Theodore assembled the bishops ‘each in his own place’, likely according to seniority, as ruled in the eighth canon of the council. Theodore addressed the bishops, asking them ‘if they were willing to keep the canonical decrees’ of the fathers, to which they agree enthusiastically in unison. Then, he presented a book of canons and highlighted ten chapters which were ‘specially necessary’. These chapters are discussed and then ratified by the attendees. Theodore then concluded by asserting the gravity of adherence to these canons, and warning of the consequences of disobedience.

==Creed==
The chapters discussed are summarised as follows:

Chapter One

That Easter Day is to be kept ‘at the same time, namely on the Sunday after the fourteenth day of the moon of the first month’. This was confirming the English adherence to the Roman calculation of Easter, as decided at the Synod of Whitby in 664.

Chapter Two

That ‘no bishop intrude into the diocese of another bishop’, and rather ‘be content’ with their own diocesan rule.

Chapter Three

That bishops are not to interfere ‘in any way’ with monasteries, nor ‘forcibly’ take any monastic property. Rumble has emphasised that this decree still allowed the local bishop to participate in the election of abbots in his diocese thereby not disregarding the right given by the Rule of St Benedict.

Chapter Four

That monks are not to ‘wander from place to place’, meaning between monasteries. They may only do so if they have ‘letters dimissory from their own abbot’.

Chapter Five

That clergy are not to ‘leave their own bishop nor wander about at will’. Clergy are not to be ‘received anywhere without letters commendatory from his own bishop’. The ‘receiver and the received’ risk excommunication if this is not obeyed. Godfrey has argued that chapters four and five, concerning wandering clerics and monks, were significant because they indicated ‘the end of the migratory stage in the Conversion’, and the establishment of a stable diocesan system.

Chapter Six

That travelling bishops and clergy are to be ‘content with the hospitality offered them’, and not to exercise any ‘priestly function’ without the bishop of the diocese's permission.

Chapter Seven

That a synod is to occur ‘twice yearly’. However, this proposal prompted discussion and after ‘hindrances’ emerged, it was thus decided that the bishops were to meet annually on 1 August at Clofesho. The location of Clofesho is unknown, and Cubitt has demonstrated that in practice this ruling was not followed.

Chapter Eight

That no bishop is to ‘claim precedence over another bishop out of ambition’, but that rank is according to ‘order of consecration’.

Chapter Nine

That ‘more bishops shall be created as the number of the faithful increases’. This measure was discussed but no decision was reached at this synod. This marked the introduction of Theodore's plan to create more dioceses, a policy which he continually advocated.

Chapter Ten

Concerning marriage. Reasserting that ‘nothing be allowed but lawful wedlock’.

== Significance ==
The Council of Hertford denotes the introduction of the English Church to ‘synodical government’, which was an established format on the Continent. The influential Synod of Whitby predates the Council of Hertford, but Whitby was specifically convened to discuss the controversial issue of the dating of Easter. Thus, Hertford was the first instance in which the bishops convened to discuss general ecclesiastical issues, and so was the definitive beginning of an Anglo-Saxon conciliar tradition.

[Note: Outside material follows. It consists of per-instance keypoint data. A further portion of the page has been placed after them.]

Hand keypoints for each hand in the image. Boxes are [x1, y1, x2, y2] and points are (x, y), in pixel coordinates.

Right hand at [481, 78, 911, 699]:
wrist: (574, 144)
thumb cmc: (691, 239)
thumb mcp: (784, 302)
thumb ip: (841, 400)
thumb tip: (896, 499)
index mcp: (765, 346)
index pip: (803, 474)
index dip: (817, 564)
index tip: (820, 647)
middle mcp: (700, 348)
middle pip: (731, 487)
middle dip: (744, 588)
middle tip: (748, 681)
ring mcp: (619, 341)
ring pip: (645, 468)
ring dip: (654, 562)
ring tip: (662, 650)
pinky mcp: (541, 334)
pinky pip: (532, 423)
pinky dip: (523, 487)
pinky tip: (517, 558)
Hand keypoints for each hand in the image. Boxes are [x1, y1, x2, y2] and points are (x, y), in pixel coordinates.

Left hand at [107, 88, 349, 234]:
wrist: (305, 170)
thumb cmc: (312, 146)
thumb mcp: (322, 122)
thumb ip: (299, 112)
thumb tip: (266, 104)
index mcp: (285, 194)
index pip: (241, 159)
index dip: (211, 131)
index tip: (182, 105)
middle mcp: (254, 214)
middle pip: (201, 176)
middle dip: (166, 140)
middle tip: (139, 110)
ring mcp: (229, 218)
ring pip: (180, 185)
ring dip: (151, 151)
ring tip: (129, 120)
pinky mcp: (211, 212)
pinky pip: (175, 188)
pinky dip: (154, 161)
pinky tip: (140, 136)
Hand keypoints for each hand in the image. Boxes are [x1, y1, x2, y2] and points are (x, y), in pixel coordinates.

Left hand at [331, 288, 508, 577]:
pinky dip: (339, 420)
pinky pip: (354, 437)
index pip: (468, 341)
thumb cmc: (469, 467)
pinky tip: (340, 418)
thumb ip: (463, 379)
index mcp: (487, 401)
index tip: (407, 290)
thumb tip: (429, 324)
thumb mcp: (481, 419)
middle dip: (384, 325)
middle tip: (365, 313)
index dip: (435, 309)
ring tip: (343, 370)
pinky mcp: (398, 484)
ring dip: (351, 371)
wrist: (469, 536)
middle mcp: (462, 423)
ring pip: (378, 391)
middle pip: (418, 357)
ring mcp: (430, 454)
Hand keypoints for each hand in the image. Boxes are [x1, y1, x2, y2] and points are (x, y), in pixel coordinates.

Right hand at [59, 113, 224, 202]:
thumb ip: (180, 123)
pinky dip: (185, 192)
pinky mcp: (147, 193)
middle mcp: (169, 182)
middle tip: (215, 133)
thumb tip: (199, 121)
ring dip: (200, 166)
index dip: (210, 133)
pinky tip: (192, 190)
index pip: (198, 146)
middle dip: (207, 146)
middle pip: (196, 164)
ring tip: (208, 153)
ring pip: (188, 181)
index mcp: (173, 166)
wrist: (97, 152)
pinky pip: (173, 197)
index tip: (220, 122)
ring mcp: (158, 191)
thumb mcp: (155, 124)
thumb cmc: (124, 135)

In being the first national synod, the Council of Hertford acted as a precedent for future synods. These meetings were not as frequent as Theodore intended at Hertford, but later councils such as Hatfield clearly were influenced by the structures put in place at Hertford. Cubitt has emphasised that, while Greek and Roman councils acted as the ‘ultimate model’, the early Anglo-Saxon councils ‘set the style’ for future proceedings.